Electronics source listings
- - - - - - -
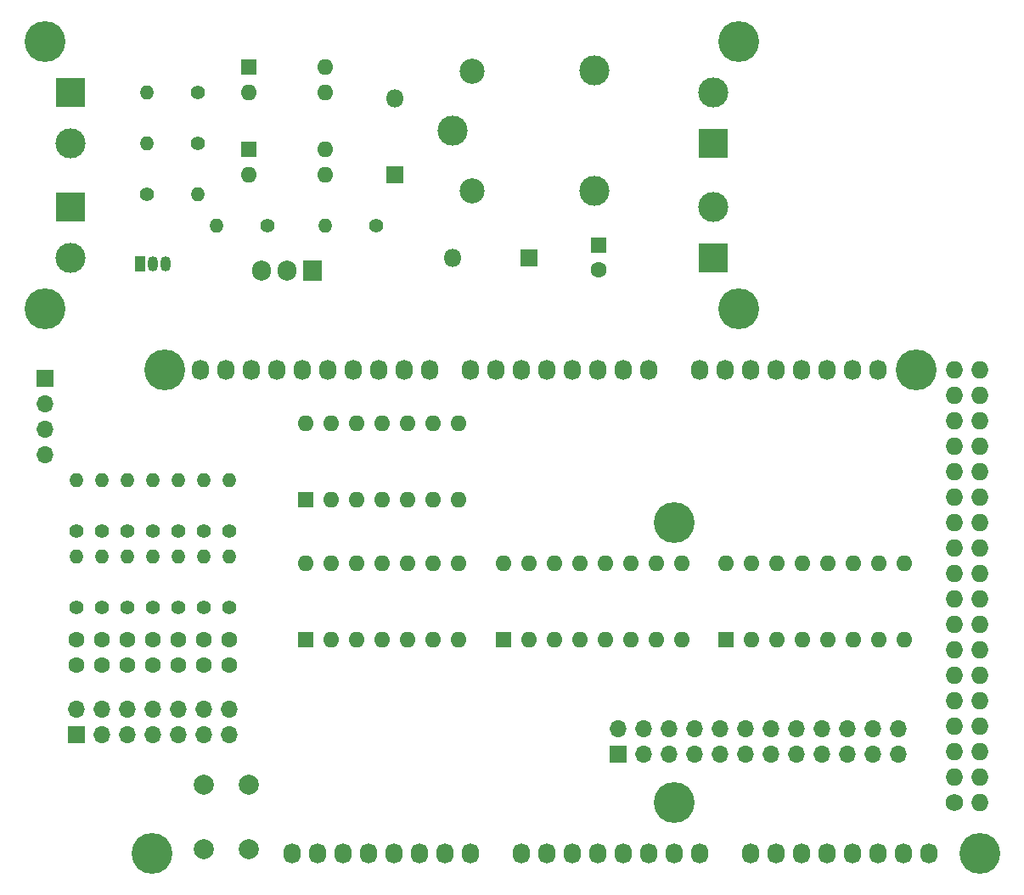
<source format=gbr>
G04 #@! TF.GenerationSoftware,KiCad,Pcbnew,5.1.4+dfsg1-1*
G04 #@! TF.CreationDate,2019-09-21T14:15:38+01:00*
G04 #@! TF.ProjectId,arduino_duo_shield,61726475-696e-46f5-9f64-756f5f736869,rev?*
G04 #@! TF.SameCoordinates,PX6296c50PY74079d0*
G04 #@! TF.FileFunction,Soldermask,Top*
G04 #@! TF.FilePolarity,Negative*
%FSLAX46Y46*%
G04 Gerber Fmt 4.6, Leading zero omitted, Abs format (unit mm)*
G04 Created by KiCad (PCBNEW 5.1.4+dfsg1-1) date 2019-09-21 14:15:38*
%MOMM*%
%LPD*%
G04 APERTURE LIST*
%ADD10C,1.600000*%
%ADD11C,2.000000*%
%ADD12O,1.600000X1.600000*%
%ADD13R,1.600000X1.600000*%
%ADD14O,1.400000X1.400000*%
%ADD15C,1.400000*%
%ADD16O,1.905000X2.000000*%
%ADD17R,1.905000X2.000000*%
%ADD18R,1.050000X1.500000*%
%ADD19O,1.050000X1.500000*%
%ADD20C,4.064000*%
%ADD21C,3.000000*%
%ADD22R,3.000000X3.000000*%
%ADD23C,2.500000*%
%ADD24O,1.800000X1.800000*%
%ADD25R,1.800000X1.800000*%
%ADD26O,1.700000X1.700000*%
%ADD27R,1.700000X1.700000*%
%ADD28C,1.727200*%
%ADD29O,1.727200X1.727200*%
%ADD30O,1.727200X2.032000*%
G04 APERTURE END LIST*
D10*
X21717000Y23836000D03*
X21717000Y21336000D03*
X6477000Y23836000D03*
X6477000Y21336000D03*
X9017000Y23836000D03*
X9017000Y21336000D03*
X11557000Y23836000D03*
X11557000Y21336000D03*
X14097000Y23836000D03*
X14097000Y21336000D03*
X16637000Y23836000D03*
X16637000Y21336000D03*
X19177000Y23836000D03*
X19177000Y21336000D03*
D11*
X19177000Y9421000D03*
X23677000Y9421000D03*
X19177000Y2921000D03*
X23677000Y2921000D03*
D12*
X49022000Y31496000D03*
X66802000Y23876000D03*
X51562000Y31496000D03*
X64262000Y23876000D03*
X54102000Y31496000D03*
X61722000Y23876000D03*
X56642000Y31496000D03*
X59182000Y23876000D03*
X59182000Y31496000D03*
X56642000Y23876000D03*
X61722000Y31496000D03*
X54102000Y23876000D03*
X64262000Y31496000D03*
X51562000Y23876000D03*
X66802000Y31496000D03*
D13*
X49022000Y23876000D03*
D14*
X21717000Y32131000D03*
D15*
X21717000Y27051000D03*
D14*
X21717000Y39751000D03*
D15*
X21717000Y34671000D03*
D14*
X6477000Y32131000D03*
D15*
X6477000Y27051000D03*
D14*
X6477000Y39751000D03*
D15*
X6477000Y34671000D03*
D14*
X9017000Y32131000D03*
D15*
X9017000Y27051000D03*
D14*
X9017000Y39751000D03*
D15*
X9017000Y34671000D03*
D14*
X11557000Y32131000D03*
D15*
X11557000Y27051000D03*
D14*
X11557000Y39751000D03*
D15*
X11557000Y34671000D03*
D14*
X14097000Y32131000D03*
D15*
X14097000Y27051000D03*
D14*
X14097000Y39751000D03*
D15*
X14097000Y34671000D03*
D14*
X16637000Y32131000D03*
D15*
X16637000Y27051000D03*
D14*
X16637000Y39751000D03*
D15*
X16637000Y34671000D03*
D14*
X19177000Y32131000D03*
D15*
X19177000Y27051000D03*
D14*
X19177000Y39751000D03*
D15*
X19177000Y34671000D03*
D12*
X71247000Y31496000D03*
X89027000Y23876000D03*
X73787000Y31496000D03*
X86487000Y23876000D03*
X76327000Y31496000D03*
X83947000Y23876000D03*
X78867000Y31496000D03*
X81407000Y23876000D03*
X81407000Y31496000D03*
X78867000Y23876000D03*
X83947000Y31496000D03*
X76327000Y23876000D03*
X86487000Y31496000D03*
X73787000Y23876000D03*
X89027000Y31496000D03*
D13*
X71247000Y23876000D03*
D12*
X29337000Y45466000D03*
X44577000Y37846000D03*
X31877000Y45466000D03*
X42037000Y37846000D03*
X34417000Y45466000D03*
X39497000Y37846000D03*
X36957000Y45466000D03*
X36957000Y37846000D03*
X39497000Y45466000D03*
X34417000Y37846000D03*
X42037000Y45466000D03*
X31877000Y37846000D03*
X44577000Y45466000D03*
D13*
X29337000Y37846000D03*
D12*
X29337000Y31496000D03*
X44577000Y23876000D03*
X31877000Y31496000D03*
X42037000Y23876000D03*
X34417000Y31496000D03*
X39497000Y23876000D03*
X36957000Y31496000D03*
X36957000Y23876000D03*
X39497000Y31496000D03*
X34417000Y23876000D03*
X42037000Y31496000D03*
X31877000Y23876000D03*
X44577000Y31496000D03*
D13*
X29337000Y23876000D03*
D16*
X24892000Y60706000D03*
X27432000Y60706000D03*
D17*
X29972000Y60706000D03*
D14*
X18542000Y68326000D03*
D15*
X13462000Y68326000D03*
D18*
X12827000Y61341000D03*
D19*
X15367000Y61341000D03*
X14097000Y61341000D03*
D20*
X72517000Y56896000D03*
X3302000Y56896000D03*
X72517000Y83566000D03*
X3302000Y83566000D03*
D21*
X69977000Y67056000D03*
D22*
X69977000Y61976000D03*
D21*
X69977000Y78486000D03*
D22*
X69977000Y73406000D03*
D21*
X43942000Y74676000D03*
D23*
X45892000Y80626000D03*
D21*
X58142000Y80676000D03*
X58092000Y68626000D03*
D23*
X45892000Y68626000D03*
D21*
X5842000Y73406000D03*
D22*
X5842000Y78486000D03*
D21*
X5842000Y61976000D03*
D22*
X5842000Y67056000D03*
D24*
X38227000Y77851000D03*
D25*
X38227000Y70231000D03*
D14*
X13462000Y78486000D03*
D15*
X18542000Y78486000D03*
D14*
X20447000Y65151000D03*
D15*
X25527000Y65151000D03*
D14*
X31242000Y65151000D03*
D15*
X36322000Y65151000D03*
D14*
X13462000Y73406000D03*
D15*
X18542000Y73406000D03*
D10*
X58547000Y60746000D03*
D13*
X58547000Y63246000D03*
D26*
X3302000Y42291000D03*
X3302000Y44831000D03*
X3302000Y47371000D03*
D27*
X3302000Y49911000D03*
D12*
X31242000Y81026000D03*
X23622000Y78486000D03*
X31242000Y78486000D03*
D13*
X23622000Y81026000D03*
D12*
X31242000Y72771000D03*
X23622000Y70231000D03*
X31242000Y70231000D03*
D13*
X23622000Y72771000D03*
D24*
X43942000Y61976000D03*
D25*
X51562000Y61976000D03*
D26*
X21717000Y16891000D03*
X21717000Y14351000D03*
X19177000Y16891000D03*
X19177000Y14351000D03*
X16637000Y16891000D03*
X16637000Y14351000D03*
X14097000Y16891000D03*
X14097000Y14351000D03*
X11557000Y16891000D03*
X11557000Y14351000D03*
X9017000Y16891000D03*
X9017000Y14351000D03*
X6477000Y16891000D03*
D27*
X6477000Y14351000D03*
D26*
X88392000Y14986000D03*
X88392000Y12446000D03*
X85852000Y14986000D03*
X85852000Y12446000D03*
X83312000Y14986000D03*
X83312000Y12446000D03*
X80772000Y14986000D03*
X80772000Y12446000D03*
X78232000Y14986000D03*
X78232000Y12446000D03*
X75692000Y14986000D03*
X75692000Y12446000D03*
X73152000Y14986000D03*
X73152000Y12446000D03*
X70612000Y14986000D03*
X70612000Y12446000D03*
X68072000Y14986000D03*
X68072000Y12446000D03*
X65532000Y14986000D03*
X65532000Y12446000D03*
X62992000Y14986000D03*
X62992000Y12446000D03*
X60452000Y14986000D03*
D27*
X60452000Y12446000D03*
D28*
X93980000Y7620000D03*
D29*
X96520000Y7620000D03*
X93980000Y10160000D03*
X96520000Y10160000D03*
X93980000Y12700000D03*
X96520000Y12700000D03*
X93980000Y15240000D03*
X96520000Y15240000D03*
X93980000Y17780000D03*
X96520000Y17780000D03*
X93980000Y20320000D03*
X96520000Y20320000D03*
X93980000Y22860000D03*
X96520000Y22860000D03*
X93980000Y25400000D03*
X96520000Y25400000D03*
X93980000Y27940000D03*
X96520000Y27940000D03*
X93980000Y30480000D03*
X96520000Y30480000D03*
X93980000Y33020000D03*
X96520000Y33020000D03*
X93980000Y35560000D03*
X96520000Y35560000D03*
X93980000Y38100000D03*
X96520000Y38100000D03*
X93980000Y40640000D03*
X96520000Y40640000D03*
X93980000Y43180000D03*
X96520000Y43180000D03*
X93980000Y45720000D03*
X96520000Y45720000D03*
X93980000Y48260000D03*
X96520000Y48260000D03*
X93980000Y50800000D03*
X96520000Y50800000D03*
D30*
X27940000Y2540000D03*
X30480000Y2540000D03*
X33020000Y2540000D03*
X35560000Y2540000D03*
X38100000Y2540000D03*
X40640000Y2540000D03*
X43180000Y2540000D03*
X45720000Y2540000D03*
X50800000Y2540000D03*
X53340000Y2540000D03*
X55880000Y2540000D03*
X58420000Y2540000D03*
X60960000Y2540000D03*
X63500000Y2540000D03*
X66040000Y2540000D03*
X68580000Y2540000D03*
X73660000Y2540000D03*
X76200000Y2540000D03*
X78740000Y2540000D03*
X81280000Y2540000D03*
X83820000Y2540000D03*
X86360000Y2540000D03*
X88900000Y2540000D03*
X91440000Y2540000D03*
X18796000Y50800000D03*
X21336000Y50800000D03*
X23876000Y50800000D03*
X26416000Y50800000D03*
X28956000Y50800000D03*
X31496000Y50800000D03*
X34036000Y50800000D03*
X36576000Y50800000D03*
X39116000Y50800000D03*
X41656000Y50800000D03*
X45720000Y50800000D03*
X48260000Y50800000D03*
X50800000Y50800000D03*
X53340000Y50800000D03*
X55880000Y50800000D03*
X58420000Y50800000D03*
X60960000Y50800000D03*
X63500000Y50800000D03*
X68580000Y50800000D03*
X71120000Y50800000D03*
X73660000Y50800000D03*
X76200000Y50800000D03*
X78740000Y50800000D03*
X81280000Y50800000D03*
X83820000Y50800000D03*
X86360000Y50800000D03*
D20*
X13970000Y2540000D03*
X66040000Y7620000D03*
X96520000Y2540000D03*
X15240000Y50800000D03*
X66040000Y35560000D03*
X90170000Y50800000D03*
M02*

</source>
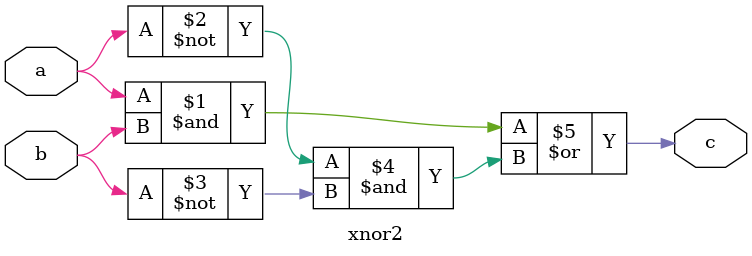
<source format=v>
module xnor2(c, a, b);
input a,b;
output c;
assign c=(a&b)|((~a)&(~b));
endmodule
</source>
- - - - - - -
INSTRUCTIONS FOR THE TASK
State how many lines above contain the word "KiCad", and nothing more.

REPLY
2